Rosière’s much-loved grandmother had suffered from Alzheimer’s. She stopped recognising people when they spoke to her, starting with her children’s husbands and wives, then her grandchildren, and eventually her own children. Her memory fell apart, but for the most part her intelligence remained intact, and she was determined to conceal her condition. During pauses in conversation, her grandmother would watch out for a sign, a detail that might shed light on the other person’s identity, something to help her tell whether she was talking to her son-in-law or the postman. So that she did not have to swim around in doubt, Rosière would kick off every conversation with the word “Granny”, then wait for her grandma to break into a broad smile and say “Sweetheart!”, as she did with all of her six granddaughters. Perhaps she was not sure which one exactly, but that was not the point – it worked for any of them. Rosière had often wondered what would have happened had a Jehovah’s Witness rung her bell and said “Granny” for some reason or other. She might well have answered “Sweetheart” before handing over all her dosh.

“What are you doing, Eva?” Lebreton asked when she was back by his side.

“Don’t panic. Unfortunately she won’t be affected and will have already forgotten about it. We’ve only got two days to fish for information, there’s no point beating about the bush.”

Before Lebreton could restrain her, Rosière had slipped into the crowd and was back in the widow’s arms.

“Oh, Poppet!”

“Darling!”

Poppet. Bullseye.

“How are you, Poppet? It’s been an age since we last saw Uncle Jacques. I was thinking about him the other day. What was he called again when we were little?”

“Yes, an age, you’re right. It feels like yesterday, though,” the lady said, suddenly all misty-eyed. “He was Jacques Melonne back when you were tiny. I preferred him then too. So handsome back in those days, with those broad shoulders . . .”
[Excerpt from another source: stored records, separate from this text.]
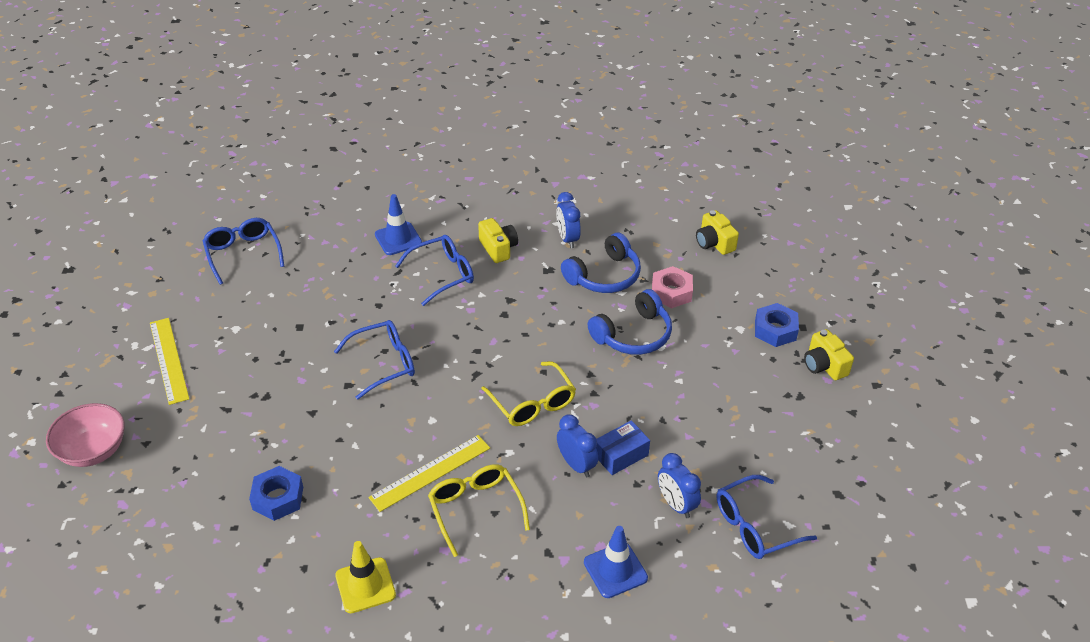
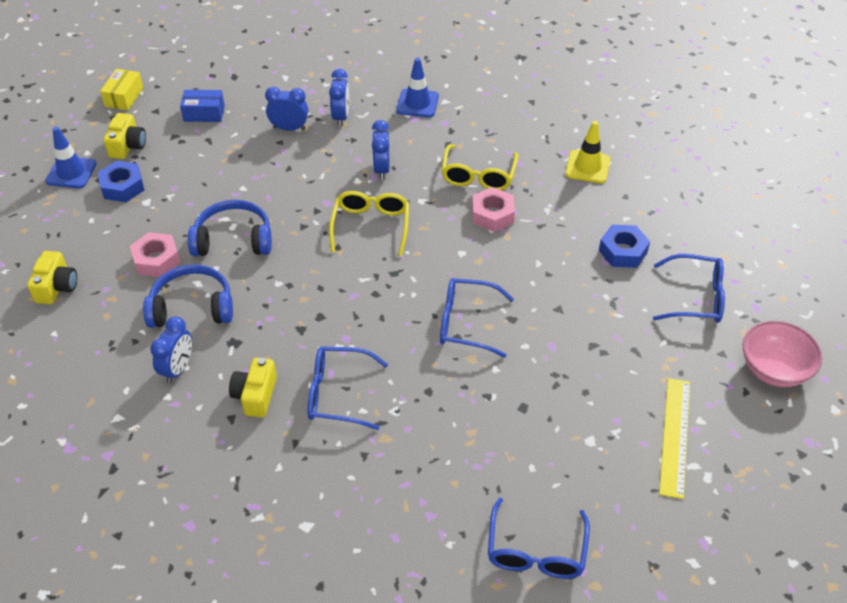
camera: 145 degrees left, 5 degrees up
yellow ruler [368,435,490,512] -> pink nut [472,187,515,232]
blue traffic cone [375,194,422,255] -> blue traffic cone moved to [45,126,97,188]
blue box [596,420,650,475] -> blue box moved to [180,90,225,122]
blue glasses [717,475,817,559] -> blue glasses moved to [653,254,725,323]
none -> yellow box [100,69,143,110]
none -> blue clock [265,87,308,131]

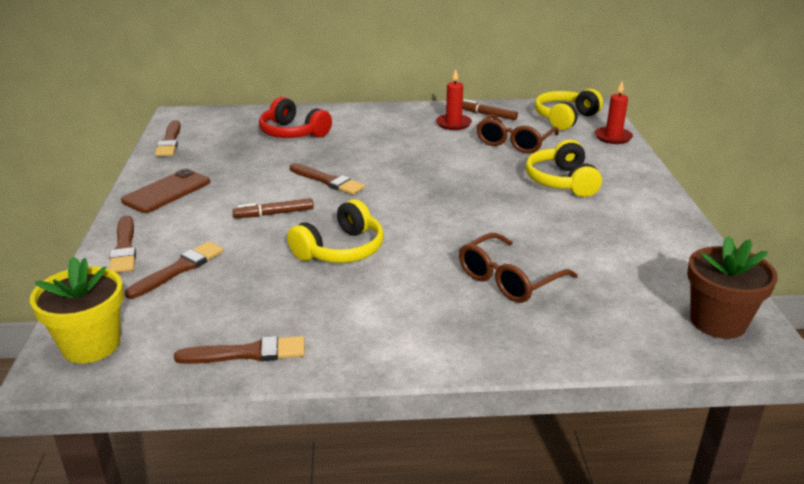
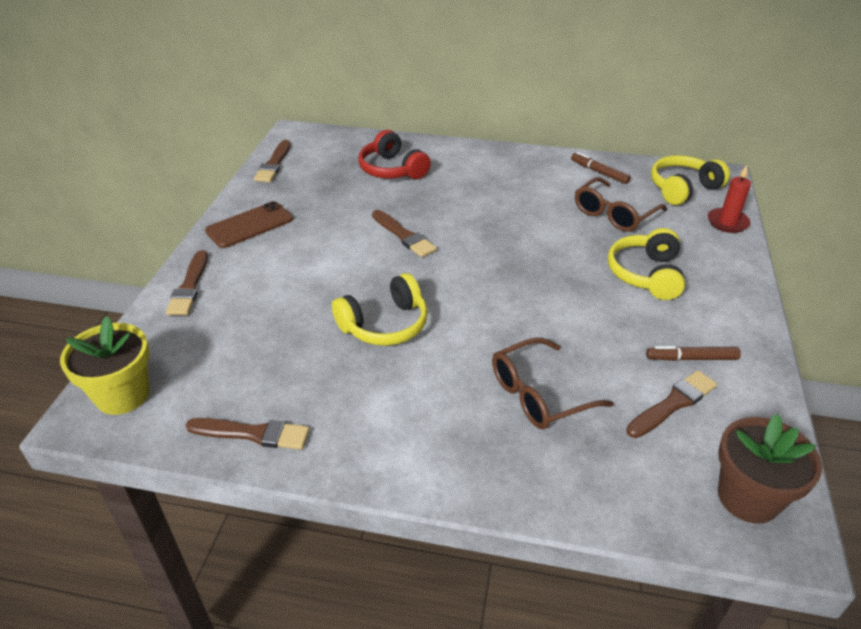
camera: 15 degrees right, 10 degrees up
brown brush [125,241,223,299] -> brown brush moved to [626,370,717,438]
brown marker [233,198,314,218] -> brown marker moved to [646,346,741,361]
red candle [436,69,472,130] -> none

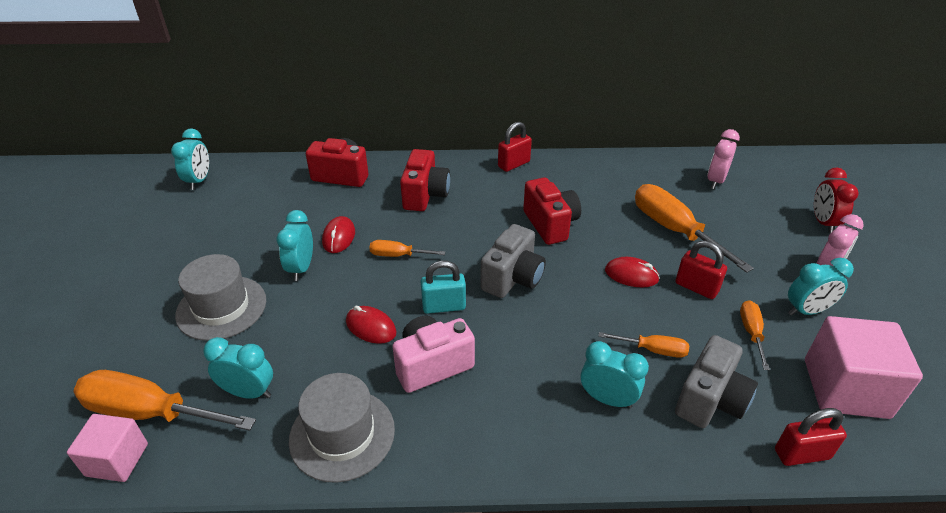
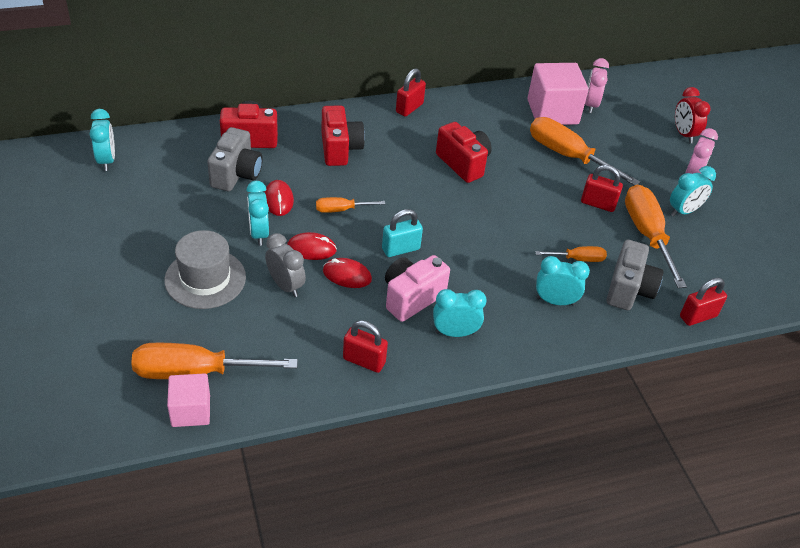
camera: 20 degrees left, 5 degrees up
turquoise clock [203,337,273,399] -> turquoise clock moved to [433,289,487,337]
grey hat [289,373,395,483] -> red padlock [343,320,388,373]
grey camera [480,224,546,298] -> grey camera moved to [207,127,263,191]
red mouse [605,257,660,288] -> red mouse moved to [287,232,337,260]
orange screwdriver [740,300,770,370] -> orange screwdriver [625,184,687,288], size x1.95
pink cube [805,316,923,419] -> pink cube moved to [527,63,589,125]
none -> grey clock [265,233,306,297]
“Was that when you knew Serge Rufus? Or he did?” she said, flashing her the e-fit, now shorn of its green fur.

It was the oldest memories that stuck, so it had to be worth a try.

“Hmm, no, never heard of him, my darling . . .”

Rosière put the image away and carried on her questioning. Behind her, other well-wishers were growing restless.

“Tell me again why you changed your name?”

“Aha, darling, you’re really trying to worm something out of me, aren’t you! Tut tut! The thing is, I never actually knew. One day he came home and said: ‘Pack your bags, the kids’ too, we’re leaving. It’ll be tricky to adjust at the start, but we’ll be fine, you’ll see. I promise.’ And he was right – we’re very happy . . .”

“Right, but – ”

“Why don’t you ask him yourself! You’re talking about him like he’s dead. Jacques! Jacques!”

The widow was off again, pursued by an endless wave of commiserations and blurry faces. Rosière was pushed aside so she gave up, her heart heavy.

She was sure that one day she was likely to end up surrounded by strangers who knew more of her life story than she did, and that it would drive her mad with vulnerability. She had a fresh pang as she saw the mass of people swallow up the widow she had just conned, even if she would remember nothing of it. All that to find the killer of a husband she thought was still alive and whose presence she still felt.

Lebreton watched his colleague come back, sashaying along as she plumped up her fiery barnet. As outraged as he was, he had to admit that the discovery of the victim’s true identity marked a giant leap forward.